=== Text segment ===
Like on a blind date, in VUI design you’re working two angles at once—yours and the date’s. You’re trying to get your interests to collude, trying to elicit the best response from him or her, and, of course, all the technical tricks you can ply come into play. You can set the mood for your date with a candlelit dinner at that romantic French restaurant that got four-and-a-half stars and only three dollar signs on some review site you found, and you can set it for your caller with that well-reviewed, natural-sounding text-to-speech engine you found for only 600 dollar signs.

You can buy your date flowers, wear your nice jacket, and build as deep a grammar as humanly possible, but technology and roses without that certain spark means you’re sunk. Even with the best recognition in the world, if you don’t relate to your caller appropriately, then you’ll find your date getting up, splashing the Merlot in your face, and asking to speak to an agent.

Be Descriptive and Distinct

To make it work, what you say matters most. It’s about the questions you ask and how you navigate from them. In finding the right words to ask a domain’s caller (or your date), VUI designers seem to agree on two metrics for good prompt writing for directed dialogue. Prompts have to be descriptive, and they have to be distinct.

Descriptive prompts are immediately understandable to a caller. Susan Hura, vice president of user experience at Product Support Solutions and founder of SpeechUsability, has heard her share of nondescriptive prompts.

“One of my favorite ones that you hear in all kinds of voice systems is account information,” she says. “What the heck is account information? That could be anything about my account!”

It could include dialogues where she changes her address, checks on her account status, or checks on what she has ordered, Hura says. Descriptive prompts, however, narrowly define themselves in unambiguous terms, like order status or address change.

=== About this task ===
From the text on voice interface prompts, translate this sentence into Spanish: "Descriptive prompts are immediately understandable to a caller." The data after the text is not needed for this task.

=== Dataset excerpt ===
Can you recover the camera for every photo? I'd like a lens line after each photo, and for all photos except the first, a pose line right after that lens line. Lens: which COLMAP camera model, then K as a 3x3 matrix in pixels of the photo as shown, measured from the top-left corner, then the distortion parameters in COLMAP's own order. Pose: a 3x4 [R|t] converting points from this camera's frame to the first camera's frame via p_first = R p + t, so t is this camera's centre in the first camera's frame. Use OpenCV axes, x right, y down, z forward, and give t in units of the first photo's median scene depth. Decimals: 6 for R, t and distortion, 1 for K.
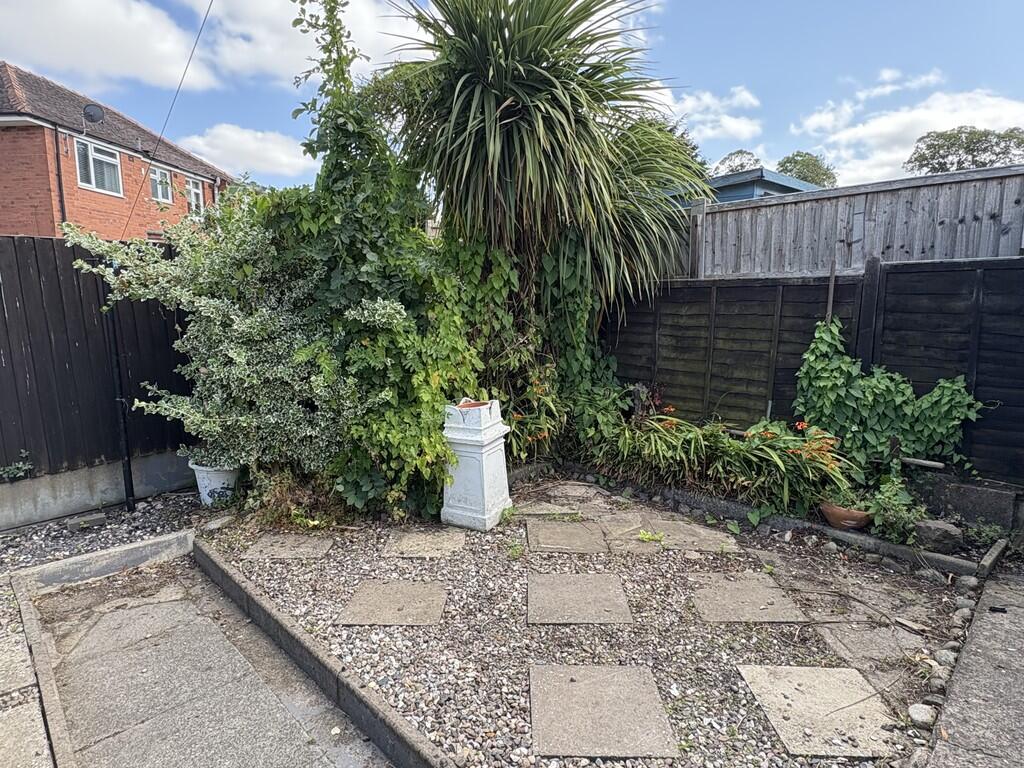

=== Reply to the exercise ===
Los mensajes descriptivos son comprensibles de inmediato para la persona que llama.